# Texto do exercício:
CLAUDIA – Não!! Acho isso horrível, um caça níquel, eu odeio! Tem, claro, as referências, tem uma música do Chorus Line, uma do Cabaré, mas totalmente revisitado, totalmente diferente. É como se eu tivesse com 30 anos de carreira mostrando meu olhar para quando eu começava. Não tenho grande pretensão. É um grande entretenimento de uma hora e 40 sem intervalos. Pra mim, é muito emocionante, me deparar todos os dias com minha história, olhando pra minha mãe e pra figuras importantes da minha vida, como o Walter Clark que era o produtor do primeiro musical. Isso, de uma maneira alegríssima, celebrativa. Miguel Falabella (o diretor) me conhece muito, é meu irmão, e conseguiu traduzir de maneira muito elegante a história, porque eu sou essa palhaça, essa macaca (risos).

JC – Você já trabalhou com o ator e diretor Claudio Botelho. O que achou da polêmica envolvendo ele e Chico Buarque quando ele defendeu o impeachment da presidente Dilma em cena?

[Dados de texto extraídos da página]

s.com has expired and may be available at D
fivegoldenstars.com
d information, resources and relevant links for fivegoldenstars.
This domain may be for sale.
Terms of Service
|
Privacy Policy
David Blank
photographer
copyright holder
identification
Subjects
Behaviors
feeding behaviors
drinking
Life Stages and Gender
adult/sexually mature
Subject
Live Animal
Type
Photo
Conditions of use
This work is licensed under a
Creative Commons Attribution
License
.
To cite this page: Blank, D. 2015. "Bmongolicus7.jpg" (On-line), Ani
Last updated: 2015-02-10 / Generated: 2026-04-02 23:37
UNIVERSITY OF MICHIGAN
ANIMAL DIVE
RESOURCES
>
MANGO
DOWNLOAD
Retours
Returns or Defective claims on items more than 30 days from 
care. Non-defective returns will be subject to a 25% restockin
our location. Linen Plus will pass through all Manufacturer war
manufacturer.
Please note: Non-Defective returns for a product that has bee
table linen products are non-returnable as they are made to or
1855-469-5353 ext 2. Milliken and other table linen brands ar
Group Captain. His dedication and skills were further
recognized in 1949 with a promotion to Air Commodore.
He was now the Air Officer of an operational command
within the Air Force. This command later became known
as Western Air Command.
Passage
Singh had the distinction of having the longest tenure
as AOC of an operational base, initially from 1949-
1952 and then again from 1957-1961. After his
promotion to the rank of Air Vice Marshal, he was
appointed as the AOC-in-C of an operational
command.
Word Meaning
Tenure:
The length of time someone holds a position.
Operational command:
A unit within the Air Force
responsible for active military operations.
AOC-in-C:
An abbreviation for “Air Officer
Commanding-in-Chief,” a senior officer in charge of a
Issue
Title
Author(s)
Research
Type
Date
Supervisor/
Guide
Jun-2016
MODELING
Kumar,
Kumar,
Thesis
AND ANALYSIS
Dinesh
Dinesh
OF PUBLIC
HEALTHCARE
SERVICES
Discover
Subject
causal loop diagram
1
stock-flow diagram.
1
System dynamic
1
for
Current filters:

# Ordem de serviço 1:
Na entrevista com Claudia, quem é apontado como diretor do espetáculo?
# Ordem de serviço 2:
Prossiga a entrevista com Claudia a partir do ponto em que o texto termina.
Os registros foram obtidos de uma fonte diferente.

# Resultado 1:
Miguel Falabella.

# Resultado 2:
CLAUDIA – Acho que, se estamos numa democracia, ele tem o direito de colocar um caco e talvez ouvir o que ele não queira. Muita gente é favor do Lula, e uma pessoa que vai assistir um musical sobre o Chico, imagina-se que se tem uma afinidade com a linha desse governo. Lamento que isso tenha acontecido com o Claudio. Nessa corrupção, tem muita gente do PT como tem muita gente envolvida de outros partidos. Foi um momento lamentável, de descontrole, todo mundo com os nervos à flor da pele.

 

Serviço

Raia 30, O Musical
– Sábado (16/4), 17h30 e 21h, domingo (17/4), 18h. Teatro Guararapes - Centro de Convenções de Pernambuco. Informações: (81) 3182.8020. Ingressos: Plateia especial (filas A): R$ 180 (inteira) e R$ 90 (meia). Plateia (filas B): R$ 150 (inteira) e R$ 75 (meia). Balcão: R$ 100 (inteira) e R$ 50 (meia)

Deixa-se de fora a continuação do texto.